Di norma confluivano nella cartella anche altri documenti: la corrispondenza con i parenti e con gli enti (e le minute delle risposte dei medici), le perizie medico-legali, vari scritti autografi o disegni. Questi materiali sono spesso una fonte ricca di dati familiari, come risulta da questa lettera, scritta dal padre di una ricoverata (Ersilia P.) al direttore: “Illustrissimo Signor Direttore, nell’accusarle ricevuta della gentilissima sua del ed a riscontro della stessa mi corre obbligo di darle i particolari richiesti su me. Comecché sia molto difficile il compito nel riconoscere esattamente il proprio carattere e gli annessivi difetti, pure per compiacerle non mancherò di farlo. Nacqui in Firenze nel 1834, e nell’età infantile ricordo, che la mia buona madre mi diceva sovente con rammarico, di avermi nutrito con latte non sano […]”

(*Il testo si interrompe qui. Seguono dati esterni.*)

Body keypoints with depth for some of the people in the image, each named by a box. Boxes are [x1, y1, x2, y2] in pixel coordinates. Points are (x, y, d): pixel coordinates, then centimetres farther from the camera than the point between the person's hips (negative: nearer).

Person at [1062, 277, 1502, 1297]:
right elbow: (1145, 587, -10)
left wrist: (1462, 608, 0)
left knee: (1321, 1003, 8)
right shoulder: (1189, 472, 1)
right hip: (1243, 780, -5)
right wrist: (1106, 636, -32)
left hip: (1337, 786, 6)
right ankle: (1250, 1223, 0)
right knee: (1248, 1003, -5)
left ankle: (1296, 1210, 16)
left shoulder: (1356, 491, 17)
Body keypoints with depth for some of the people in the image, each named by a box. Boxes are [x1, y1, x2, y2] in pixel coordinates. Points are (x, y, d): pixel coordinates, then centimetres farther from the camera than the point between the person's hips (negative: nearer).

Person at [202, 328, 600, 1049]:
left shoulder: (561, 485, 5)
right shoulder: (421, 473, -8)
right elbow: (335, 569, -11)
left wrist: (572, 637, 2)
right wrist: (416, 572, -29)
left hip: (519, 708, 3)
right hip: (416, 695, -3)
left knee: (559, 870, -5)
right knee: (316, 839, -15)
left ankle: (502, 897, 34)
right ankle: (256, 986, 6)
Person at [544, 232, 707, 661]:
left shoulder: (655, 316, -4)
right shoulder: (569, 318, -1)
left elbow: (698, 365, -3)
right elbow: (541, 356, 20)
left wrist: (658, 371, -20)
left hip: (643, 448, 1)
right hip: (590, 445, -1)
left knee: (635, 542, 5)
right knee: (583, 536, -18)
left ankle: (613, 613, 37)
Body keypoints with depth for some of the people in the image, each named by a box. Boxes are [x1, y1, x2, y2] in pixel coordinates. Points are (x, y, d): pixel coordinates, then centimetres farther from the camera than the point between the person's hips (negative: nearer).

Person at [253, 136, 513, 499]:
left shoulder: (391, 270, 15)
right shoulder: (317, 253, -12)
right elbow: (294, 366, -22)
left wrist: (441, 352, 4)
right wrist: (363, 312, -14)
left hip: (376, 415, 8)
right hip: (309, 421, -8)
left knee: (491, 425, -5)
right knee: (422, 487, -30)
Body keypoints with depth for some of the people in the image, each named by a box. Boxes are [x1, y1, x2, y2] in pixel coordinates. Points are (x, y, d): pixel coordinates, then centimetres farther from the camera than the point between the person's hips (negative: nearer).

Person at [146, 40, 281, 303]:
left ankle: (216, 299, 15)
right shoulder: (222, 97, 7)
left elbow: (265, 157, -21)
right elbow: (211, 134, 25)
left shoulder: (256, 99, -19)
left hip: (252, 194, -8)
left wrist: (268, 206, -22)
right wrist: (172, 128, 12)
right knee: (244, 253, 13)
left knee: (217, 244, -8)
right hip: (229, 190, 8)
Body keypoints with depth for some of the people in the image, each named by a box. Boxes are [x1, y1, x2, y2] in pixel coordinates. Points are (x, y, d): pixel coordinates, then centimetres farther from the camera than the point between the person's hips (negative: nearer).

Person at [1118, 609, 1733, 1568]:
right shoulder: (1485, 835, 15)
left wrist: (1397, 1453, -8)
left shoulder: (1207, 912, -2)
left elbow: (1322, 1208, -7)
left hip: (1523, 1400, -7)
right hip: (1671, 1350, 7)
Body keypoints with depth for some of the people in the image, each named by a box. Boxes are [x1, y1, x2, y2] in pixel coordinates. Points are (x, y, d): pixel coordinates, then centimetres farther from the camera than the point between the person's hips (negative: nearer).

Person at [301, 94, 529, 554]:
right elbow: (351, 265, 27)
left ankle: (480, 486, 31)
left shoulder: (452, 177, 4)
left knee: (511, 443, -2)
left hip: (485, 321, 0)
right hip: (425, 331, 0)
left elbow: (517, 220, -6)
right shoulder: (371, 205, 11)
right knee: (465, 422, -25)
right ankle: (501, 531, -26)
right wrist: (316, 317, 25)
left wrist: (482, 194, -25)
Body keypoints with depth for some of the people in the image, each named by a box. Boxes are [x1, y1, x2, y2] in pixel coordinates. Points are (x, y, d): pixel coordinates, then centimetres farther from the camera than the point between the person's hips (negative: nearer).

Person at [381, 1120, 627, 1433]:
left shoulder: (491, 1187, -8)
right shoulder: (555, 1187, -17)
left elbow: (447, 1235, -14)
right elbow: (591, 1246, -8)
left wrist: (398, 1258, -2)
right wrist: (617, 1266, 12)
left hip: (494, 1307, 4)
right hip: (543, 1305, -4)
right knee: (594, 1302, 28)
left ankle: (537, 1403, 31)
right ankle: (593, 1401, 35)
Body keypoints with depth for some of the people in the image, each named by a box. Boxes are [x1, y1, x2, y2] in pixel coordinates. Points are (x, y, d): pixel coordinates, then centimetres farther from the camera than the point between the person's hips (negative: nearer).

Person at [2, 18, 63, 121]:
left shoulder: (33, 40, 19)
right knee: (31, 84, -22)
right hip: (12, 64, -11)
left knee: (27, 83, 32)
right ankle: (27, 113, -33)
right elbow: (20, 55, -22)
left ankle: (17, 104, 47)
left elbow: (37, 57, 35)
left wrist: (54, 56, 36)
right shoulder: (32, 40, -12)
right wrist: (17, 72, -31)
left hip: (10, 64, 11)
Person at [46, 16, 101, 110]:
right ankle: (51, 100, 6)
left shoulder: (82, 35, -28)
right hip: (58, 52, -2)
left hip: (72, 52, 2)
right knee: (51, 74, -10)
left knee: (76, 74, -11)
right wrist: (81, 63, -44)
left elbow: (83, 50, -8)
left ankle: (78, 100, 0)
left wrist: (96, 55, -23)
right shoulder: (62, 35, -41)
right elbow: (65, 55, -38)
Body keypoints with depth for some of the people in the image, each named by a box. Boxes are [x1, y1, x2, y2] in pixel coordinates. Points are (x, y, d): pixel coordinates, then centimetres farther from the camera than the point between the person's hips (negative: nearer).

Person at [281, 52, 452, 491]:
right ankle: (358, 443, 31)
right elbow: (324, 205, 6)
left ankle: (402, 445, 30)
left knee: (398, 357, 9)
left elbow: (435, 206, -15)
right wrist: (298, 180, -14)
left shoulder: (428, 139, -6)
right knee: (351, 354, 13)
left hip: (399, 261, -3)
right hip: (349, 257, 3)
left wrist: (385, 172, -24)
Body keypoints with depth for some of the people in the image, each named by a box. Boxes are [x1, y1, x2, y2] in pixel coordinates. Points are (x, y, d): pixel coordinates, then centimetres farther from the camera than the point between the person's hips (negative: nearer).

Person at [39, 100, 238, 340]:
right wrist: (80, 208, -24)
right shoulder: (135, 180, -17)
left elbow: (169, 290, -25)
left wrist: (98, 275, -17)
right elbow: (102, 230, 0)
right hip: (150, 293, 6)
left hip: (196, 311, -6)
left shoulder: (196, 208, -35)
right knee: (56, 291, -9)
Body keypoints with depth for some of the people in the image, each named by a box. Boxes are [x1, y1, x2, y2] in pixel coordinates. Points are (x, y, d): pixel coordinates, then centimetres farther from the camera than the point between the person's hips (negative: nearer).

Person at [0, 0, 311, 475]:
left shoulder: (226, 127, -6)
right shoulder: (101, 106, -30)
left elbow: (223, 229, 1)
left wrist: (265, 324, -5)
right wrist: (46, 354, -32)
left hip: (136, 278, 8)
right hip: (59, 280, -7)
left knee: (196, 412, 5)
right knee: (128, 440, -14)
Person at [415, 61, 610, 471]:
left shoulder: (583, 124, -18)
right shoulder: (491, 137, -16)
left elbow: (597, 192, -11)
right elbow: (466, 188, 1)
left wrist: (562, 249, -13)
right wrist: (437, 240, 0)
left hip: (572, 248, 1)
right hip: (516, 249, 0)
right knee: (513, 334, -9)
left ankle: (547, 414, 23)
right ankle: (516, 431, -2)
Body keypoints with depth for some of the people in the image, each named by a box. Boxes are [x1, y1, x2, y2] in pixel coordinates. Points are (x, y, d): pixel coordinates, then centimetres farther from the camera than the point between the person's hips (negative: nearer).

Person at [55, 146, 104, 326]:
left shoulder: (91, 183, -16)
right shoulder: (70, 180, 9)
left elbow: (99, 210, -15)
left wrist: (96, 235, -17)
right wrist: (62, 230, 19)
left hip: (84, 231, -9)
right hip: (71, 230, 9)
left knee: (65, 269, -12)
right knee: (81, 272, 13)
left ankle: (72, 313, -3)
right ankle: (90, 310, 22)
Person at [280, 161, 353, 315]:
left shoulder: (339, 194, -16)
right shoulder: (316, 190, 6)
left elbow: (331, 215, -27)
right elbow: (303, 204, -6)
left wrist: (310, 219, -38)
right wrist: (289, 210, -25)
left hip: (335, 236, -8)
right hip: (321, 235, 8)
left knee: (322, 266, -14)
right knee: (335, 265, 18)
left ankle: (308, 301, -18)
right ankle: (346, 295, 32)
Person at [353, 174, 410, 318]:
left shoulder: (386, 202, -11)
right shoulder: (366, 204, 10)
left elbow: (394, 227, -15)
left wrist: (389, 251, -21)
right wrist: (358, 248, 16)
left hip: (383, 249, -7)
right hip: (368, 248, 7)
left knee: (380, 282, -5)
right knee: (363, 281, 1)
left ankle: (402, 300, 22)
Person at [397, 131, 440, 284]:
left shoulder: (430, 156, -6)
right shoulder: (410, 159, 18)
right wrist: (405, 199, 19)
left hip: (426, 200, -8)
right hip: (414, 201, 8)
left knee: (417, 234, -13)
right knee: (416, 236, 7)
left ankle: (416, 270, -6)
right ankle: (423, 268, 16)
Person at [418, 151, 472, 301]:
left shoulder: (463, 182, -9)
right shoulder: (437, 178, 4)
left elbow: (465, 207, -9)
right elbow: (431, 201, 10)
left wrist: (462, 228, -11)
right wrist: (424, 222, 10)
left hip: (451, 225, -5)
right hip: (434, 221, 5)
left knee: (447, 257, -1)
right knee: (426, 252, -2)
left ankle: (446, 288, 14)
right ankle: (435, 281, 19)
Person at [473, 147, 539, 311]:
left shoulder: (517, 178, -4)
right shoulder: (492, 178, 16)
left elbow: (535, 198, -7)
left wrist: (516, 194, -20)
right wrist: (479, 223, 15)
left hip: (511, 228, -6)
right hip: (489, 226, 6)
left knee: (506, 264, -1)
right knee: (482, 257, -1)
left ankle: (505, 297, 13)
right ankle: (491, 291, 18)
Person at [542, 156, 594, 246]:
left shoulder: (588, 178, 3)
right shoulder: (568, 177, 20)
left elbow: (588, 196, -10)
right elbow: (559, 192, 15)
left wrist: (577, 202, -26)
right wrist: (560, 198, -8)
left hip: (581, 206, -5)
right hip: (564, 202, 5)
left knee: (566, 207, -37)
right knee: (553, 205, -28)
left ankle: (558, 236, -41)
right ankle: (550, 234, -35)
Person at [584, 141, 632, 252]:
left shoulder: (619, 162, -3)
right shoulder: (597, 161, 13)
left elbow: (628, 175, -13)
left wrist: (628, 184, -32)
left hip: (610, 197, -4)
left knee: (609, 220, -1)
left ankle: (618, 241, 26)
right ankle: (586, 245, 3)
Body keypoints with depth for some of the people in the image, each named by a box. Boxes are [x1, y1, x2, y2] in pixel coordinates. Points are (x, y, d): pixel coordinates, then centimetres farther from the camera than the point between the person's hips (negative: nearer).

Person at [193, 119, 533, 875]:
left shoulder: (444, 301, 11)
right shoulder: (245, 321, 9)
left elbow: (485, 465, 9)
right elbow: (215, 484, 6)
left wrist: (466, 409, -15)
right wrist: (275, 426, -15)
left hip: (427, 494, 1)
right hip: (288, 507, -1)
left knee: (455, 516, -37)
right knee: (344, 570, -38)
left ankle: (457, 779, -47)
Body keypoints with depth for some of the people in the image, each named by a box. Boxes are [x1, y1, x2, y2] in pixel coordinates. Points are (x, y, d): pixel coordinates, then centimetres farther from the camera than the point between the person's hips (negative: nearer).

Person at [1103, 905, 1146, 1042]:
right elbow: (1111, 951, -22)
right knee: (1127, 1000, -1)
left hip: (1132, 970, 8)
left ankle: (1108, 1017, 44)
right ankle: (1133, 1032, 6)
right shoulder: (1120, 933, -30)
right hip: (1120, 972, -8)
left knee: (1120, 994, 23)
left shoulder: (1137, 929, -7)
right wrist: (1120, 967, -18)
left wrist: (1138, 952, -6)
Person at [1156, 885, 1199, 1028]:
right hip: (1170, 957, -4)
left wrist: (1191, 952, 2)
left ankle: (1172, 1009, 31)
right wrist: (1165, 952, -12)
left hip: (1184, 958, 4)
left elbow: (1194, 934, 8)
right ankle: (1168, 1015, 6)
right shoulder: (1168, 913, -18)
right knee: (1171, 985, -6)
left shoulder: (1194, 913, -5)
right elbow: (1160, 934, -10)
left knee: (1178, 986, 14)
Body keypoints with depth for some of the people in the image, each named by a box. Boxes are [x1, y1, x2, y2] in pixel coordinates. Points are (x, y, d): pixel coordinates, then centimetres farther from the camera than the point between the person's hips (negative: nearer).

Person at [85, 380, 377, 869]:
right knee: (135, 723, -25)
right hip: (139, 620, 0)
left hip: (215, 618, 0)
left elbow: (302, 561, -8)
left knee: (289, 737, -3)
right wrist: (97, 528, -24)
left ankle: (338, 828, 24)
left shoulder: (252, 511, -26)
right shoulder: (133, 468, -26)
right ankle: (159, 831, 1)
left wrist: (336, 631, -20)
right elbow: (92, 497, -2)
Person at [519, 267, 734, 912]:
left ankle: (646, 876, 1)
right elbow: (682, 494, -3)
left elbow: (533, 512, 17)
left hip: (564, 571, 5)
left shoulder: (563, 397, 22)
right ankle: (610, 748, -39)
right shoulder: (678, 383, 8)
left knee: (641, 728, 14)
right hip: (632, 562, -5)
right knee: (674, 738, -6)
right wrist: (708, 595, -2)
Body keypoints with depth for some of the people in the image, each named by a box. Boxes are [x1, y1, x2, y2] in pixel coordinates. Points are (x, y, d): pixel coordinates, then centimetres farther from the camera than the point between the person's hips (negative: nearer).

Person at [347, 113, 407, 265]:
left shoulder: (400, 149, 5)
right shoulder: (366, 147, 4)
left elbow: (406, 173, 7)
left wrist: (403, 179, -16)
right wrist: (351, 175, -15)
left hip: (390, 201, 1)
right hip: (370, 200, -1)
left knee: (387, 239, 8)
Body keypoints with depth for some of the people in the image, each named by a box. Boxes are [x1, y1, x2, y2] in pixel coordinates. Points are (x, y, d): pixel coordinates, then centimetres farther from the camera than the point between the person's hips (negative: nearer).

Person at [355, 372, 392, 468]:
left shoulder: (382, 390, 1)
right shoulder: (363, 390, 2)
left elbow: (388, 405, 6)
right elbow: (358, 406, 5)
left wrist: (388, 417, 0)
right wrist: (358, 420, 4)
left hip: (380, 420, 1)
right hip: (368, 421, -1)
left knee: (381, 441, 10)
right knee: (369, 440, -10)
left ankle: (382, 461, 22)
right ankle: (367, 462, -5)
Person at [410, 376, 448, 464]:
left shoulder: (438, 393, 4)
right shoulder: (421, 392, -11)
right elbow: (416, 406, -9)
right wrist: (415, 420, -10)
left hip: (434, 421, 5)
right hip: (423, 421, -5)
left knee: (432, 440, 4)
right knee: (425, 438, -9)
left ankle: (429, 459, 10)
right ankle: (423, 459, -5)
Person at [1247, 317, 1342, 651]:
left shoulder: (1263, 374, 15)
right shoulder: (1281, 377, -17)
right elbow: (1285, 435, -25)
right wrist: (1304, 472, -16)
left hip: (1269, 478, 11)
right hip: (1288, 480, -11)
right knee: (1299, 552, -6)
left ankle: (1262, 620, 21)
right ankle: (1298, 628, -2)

La lettera prosegue con una minuziosa descrizione della vita dell’uomo, alternando la descrizione delle malattie sofferte con notizie su viaggi, cambi di lavoro ed eventi familiari. A questa seguono altre due lettere, dove descrive lo stato di salute della figlia ricoverata (“Come meglio so e posso proseguo a narrarle i particolari che secondo il mio debole giudizio furono concause alla sventura di cui oggi si deplora l’avvenimento.”) e quello degli altri componenti della famiglia.